Editor’s Note: This is not a partisan blog. We occasionally discuss the effectiveness of important political speeches and events. We will also publish a brief analysis of the President’s speech to the Democratic National Convention and of the fall debates.

You’ll be able to find deeper analysis from others in the days to come.

In analyzing speeches and other presentations, style and substance are important, but I find it more helpful to review the big picture: What are the speech's objectives, and were they met?

1. Understand your objectives for the interview

For Mitt Romney, the speech he concluded moments ago at the Republic National Convention was a job interview. His potential employers are the American people.

Most of us have either hired employees, or been hired, so we know the kinds of questions that need to be answered:

Do you have the right experience for this job?

Do you understand this company and this job?

Do you have the intelligence and energy to do this job?

There are other questions like these, the explicit questions that are asked and discussed.

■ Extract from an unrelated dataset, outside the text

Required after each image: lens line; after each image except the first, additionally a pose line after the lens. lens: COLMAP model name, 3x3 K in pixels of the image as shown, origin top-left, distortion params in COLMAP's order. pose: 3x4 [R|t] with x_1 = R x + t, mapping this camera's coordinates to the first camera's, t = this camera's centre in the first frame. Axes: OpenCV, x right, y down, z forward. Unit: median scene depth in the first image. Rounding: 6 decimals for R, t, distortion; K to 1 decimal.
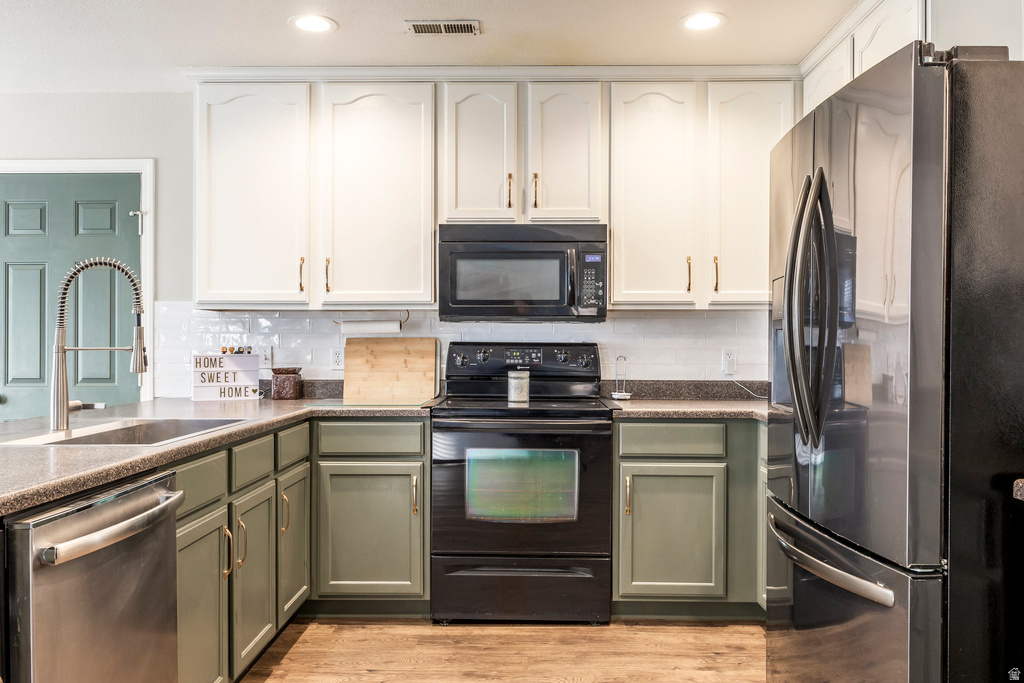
lens RADIAL K [[827.6, 0, 527.8], [0, 827.6, 341.1], [0, 0, 1]] dist [-0.001733, -0.000278]
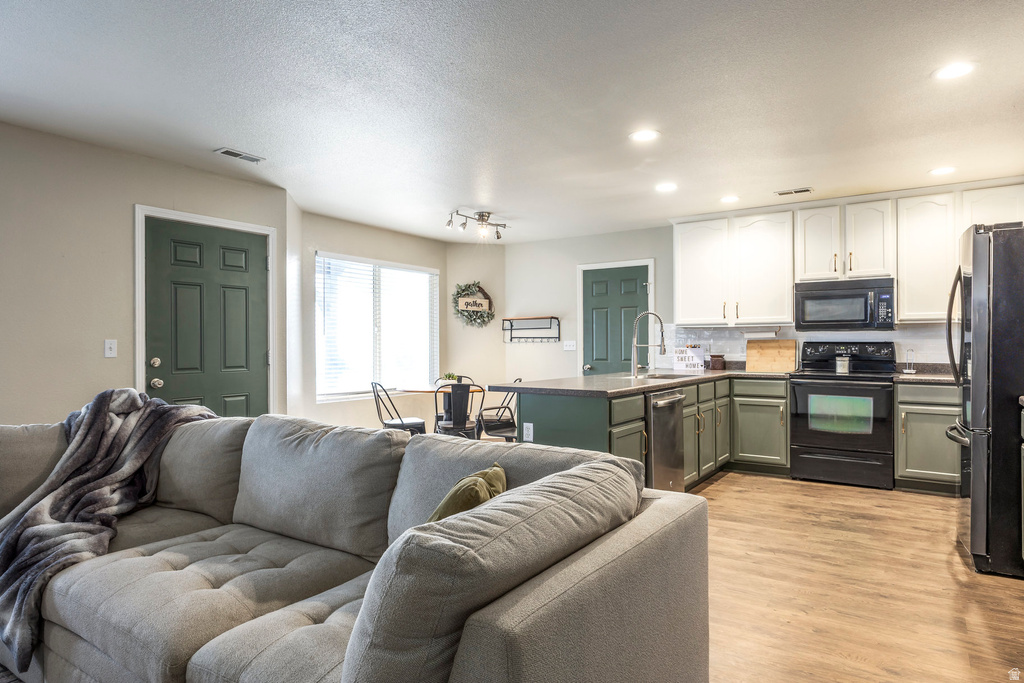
lens RADIAL K [[618.8, 0, 512.0], [0, 618.8, 341.5], [0, 0, 1]] dist [0.004339, 0.000642]
pose [[0.832797, -0.005874, -0.553547, 0.150888], [0.006613, 0.999978, -0.000663, -0.003436], [0.553538, -0.003108, 0.832818, -0.624599]]
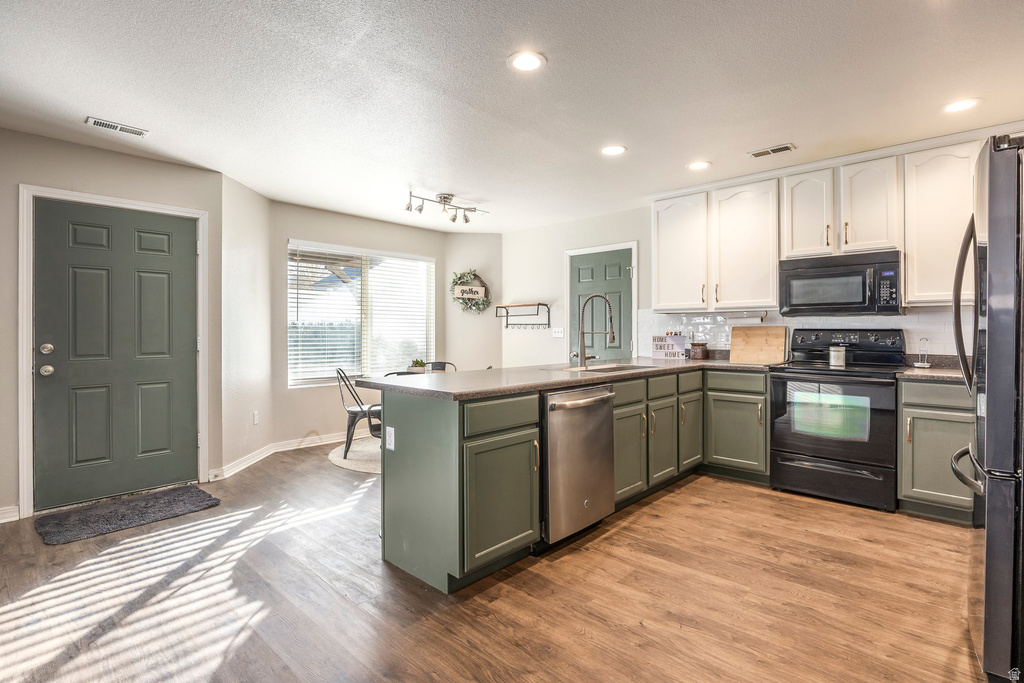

2. Building trust is the most important objective

Then there are the questions implicit questions that may never be verbalized:

Do I trust this person?

Do I believe what this person is saying?

Can I see this person in this job?

Do I want to see this person everyday?

Will this person fit into our culture?

In my presentation and interview coaching, I say these questions are usually more important than the verbalized questions. These really determine whether we get the job or make the sale.

Romney went through this interview and had to check the boxes on all of these questions and more with the American people.

I won’t analyze all the specifics of his speech, but I will tell you that he did check the boxes.  He positioned himself as qualified, he was likable (a major challenge for him), he was woman friendly, and composed.

3. You must tell your story

Most important, Romney connected with the audience by telling his story, something he has failed to do throughout the campaign.  Romney described himself, his beginnings, his values, and why he is running for President.

It was a workman-like performance that will move his campaign forward. It wasn’t particularly memorable for specific lines, but was well positioned in asking voters whether the most excitement they felt for President Obama was on the day they voted for him in 2008. A memorable passage from Romney's positioning:

I wish President Obama had succeeded because I want America to succeed. But his promises gave way to disappointment and division. This isn't something we have to accept. Now is the moment when we CAN do something. With your help we will do something.

Romney passed the initial job interview and now will be subject to the group interview versus the incumbent. President Obama's speech to the Democrats will be important, but the fall debates will be pivotal.